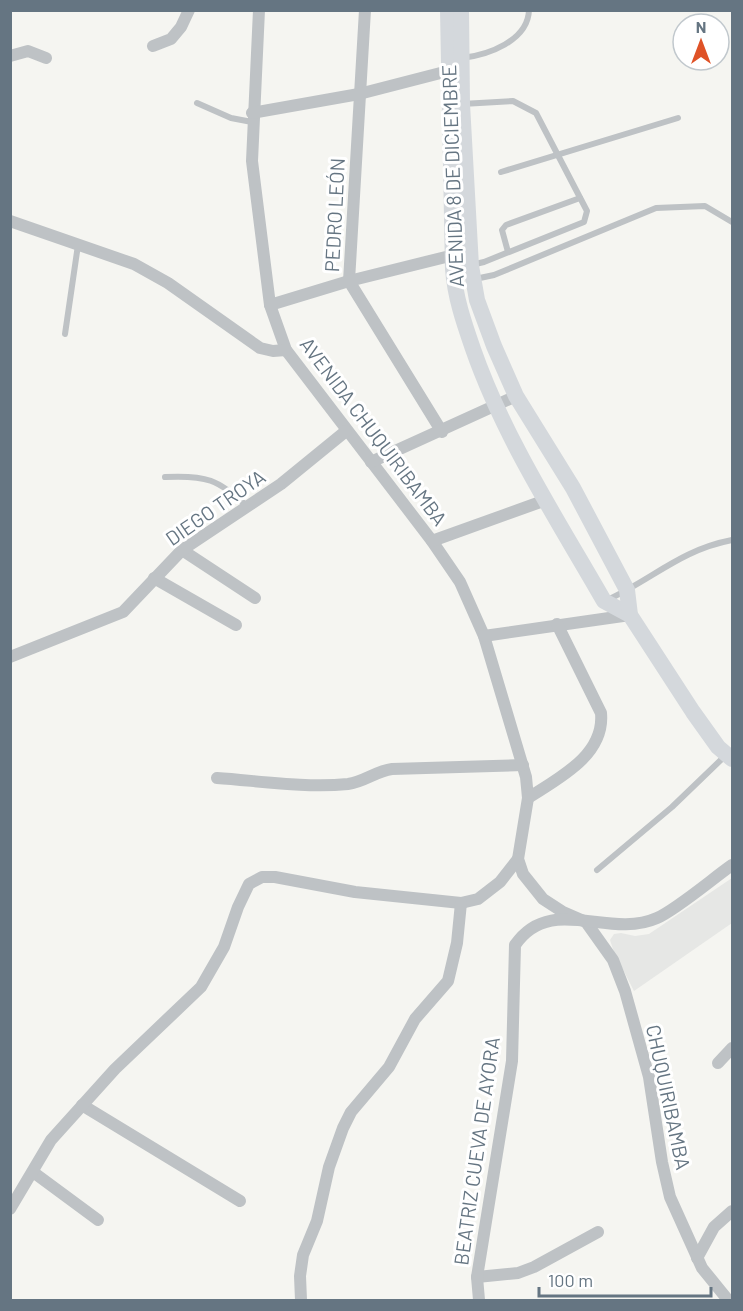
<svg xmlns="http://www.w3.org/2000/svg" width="743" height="1311" viewBox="0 0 743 1311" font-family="Barlow,sans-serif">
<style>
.built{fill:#e6e7e5}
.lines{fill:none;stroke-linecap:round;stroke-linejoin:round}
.lane{stroke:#bec2c5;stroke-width:6}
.street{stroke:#bec2c5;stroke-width:12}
.secondary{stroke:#d4d8dc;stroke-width:16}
.labels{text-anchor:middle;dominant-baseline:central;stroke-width:6;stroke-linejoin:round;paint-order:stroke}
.street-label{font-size:20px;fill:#657582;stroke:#fff}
</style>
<rect width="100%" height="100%" fill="#f5f5f1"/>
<path class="built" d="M732,878V923L634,991L614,952L610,940L614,934L621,933L635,936L649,934Z"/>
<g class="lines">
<g class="lane">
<path d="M462,58C488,55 528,41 529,10"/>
<path d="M197,103L231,118L252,122"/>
<path d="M501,172L678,118"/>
<path d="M508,252L502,230L506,225L580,198"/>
<path d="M454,269L484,262L584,222L587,211L536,113L513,101L462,104"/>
<path d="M475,279L494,275L656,208L705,206L732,222"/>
<path d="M65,334L78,245"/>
<path d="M165,477C206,475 218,479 248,507"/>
<path d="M607,600C653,579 680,550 732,540"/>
<path d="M597,870L672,807L726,755"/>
</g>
<g class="street">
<path d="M259,10L252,161L270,305L286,350L432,541L460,582L484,636L526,777L528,798L518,859L523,874L543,899L563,912L586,922L613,960L625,991L649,1077L662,1162L670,1197L702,1268L728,1300"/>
<path d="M365,10L349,281L442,432"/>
<path d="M153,46L171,39L181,27L189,10"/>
<path d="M10,56L28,51L46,58"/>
<path d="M252,113L359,94L456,69"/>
<path d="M10,221L134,264L168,283L260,348L273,351L286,350"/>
<path d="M270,305L349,281L470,251"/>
<path d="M371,462L516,396"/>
<path d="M432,541L546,500"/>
<path d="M182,550L255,598"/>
<path d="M154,578L236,625"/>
<path d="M484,636L630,615"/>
<path d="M10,657L123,612L182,550L281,484L346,431"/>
<path d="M217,778C260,781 305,788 348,784C364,782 376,771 392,769L523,765"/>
<path d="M528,798C559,778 605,755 601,713L557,624"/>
<path d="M718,1063L732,1048"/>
<path d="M82,1105L240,1201"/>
<path d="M33,1172L98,1220"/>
<path d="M10,1209L51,1140L115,1069L201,987L224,947L238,907L249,884L262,877H275L355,892L461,903L478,899L500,882L518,859"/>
<path d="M697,1258L714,1227L732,1211"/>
<path d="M477,1277L518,1273L534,1267L598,1232"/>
<path d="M301,1300L300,1276L303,1255L317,1221L329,1167L343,1128L351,1112L389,1067L415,1019L448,981L457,943L461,903"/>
<path d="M479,1300L477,1277L512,1061L515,945C551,893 608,940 657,918C677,909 712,879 732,865"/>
</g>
<g class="secondary">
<path d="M448,10L453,269C455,297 464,323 473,349C504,438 557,519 604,601L630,615"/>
<path d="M461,10L462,104L471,266L477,300L494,346L516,396L573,488L627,590L630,615L693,712L718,747L732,759"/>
</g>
</g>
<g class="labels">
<g class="street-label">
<text transform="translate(452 176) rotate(-92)">AVENIDA 8 DE DICIEMBRE</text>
<text transform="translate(334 215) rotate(-87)">PEDRO LEÓN</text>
<text transform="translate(374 431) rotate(53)">AVENIDA CHUQUIRIBAMBA</text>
<text transform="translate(215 507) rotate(-35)">DIEGO TROYA</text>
<text transform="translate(669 1097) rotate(78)">CHUQUIRIBAMBA</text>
<text transform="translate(476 1151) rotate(-82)">BEATRIZ CUEVA DE AYORA</text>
</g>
</g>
<rect width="743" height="1311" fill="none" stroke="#657582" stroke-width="24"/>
<g transform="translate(701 42)"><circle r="28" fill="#ffffff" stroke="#c1c8cd" stroke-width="1.5"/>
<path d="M0-4.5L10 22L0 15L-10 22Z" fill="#df5227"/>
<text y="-9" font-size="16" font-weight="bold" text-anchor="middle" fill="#657582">N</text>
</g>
<path d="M539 1287v9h172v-9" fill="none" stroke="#657582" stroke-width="3"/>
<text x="548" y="1287" font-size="18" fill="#657582" stroke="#ffffff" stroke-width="4.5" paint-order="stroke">100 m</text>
</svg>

☆ ☆ ☆ ☆

Only the pictures are to be excluded; all other parts of the records above are to be given exactly.

# [RESPONSE TO THIS TASK]
<svg xmlns="http://www.w3.org/2000/svg" width="743" height="1311" viewBox="0 0 743 1311" font-family="Barlow,sans-serif">
<style>
.built{fill:#e6e7e5}
.lines{fill:none;stroke-linecap:round;stroke-linejoin:round}
.lane{stroke:#bec2c5;stroke-width:6}
.street{stroke:#bec2c5;stroke-width:12}
.secondary{stroke:#d4d8dc;stroke-width:16}
.labels{text-anchor:middle;dominant-baseline:central;stroke-width:6;stroke-linejoin:round;paint-order:stroke}
.street-label{font-size:20px;fill:#657582;stroke:#fff}
</style>
<rect width="100%" height="100%" fill="#f5f5f1"/>
<path class="built" d="M732,878V923L634,991L614,952L610,940L614,934L621,933L635,936L649,934Z"/>
<g class="lines">
<g class="lane">
<path d="M462,58C488,55 528,41 529,10"/>
<path d="M197,103L231,118L252,122"/>
<path d="M501,172L678,118"/>
<path d="M508,252L502,230L506,225L580,198"/>
<path d="M454,269L484,262L584,222L587,211L536,113L513,101L462,104"/>
<path d="M475,279L494,275L656,208L705,206L732,222"/>
<path d="M65,334L78,245"/>
<path d="M165,477C206,475 218,479 248,507"/>
<path d="M607,600C653,579 680,550 732,540"/>
<path d="M597,870L672,807L726,755"/>
</g>
<g class="street">
<path d="M259,10L252,161L270,305L286,350L432,541L460,582L484,636L526,777L528,798L518,859L523,874L543,899L563,912L586,922L613,960L625,991L649,1077L662,1162L670,1197L702,1268L728,1300"/>
<path d="M365,10L349,281L442,432"/>
<path d="M153,46L171,39L181,27L189,10"/>
<path d="M10,56L28,51L46,58"/>
<path d="M252,113L359,94L456,69"/>
<path d="M10,221L134,264L168,283L260,348L273,351L286,350"/>
<path d="M270,305L349,281L470,251"/>
<path d="M371,462L516,396"/>
<path d="M432,541L546,500"/>
<path d="M182,550L255,598"/>
<path d="M154,578L236,625"/>
<path d="M484,636L630,615"/>
<path d="M10,657L123,612L182,550L281,484L346,431"/>
<path d="M217,778C260,781 305,788 348,784C364,782 376,771 392,769L523,765"/>
<path d="M528,798C559,778 605,755 601,713L557,624"/>
<path d="M718,1063L732,1048"/>
<path d="M82,1105L240,1201"/>
<path d="M33,1172L98,1220"/>
<path d="M10,1209L51,1140L115,1069L201,987L224,947L238,907L249,884L262,877H275L355,892L461,903L478,899L500,882L518,859"/>
<path d="M697,1258L714,1227L732,1211"/>
<path d="M477,1277L518,1273L534,1267L598,1232"/>
<path d="M301,1300L300,1276L303,1255L317,1221L329,1167L343,1128L351,1112L389,1067L415,1019L448,981L457,943L461,903"/>
<path d="M479,1300L477,1277L512,1061L515,945C551,893 608,940 657,918C677,909 712,879 732,865"/>
</g>
<g class="secondary">
<path d="M448,10L453,269C455,297 464,323 473,349C504,438 557,519 604,601L630,615"/>
<path d="M461,10L462,104L471,266L477,300L494,346L516,396L573,488L627,590L630,615L693,712L718,747L732,759"/>
</g>
</g>
<g class="labels">
<g class="street-label">
<text transform="translate(452 176) rotate(-92)">AVENIDA 8 DE DICIEMBRE</text>
<text transform="translate(334 215) rotate(-87)">PEDRO LEÓN</text>
<text transform="translate(374 431) rotate(53)">AVENIDA CHUQUIRIBAMBA</text>
<text transform="translate(215 507) rotate(-35)">DIEGO TROYA</text>
<text transform="translate(669 1097) rotate(78)">CHUQUIRIBAMBA</text>
<text transform="translate(476 1151) rotate(-82)">BEATRIZ CUEVA DE AYORA</text>
</g>
</g>
<rect width="743" height="1311" fill="none" stroke="#657582" stroke-width="24"/>
<g transform="translate(701 42)"><circle r="28" fill="#ffffff" stroke="#c1c8cd" stroke-width="1.5"/>
<path d="M0-4.5L10 22L0 15L-10 22Z" fill="#df5227"/>
<text y="-9" font-size="16" font-weight="bold" text-anchor="middle" fill="#657582">N</text>
</g>
<path d="M539 1287v9h172v-9" fill="none" stroke="#657582" stroke-width="3"/>
<text x="548" y="1287" font-size="18" fill="#657582" stroke="#ffffff" stroke-width="4.5" paint-order="stroke">100 m</text>
</svg>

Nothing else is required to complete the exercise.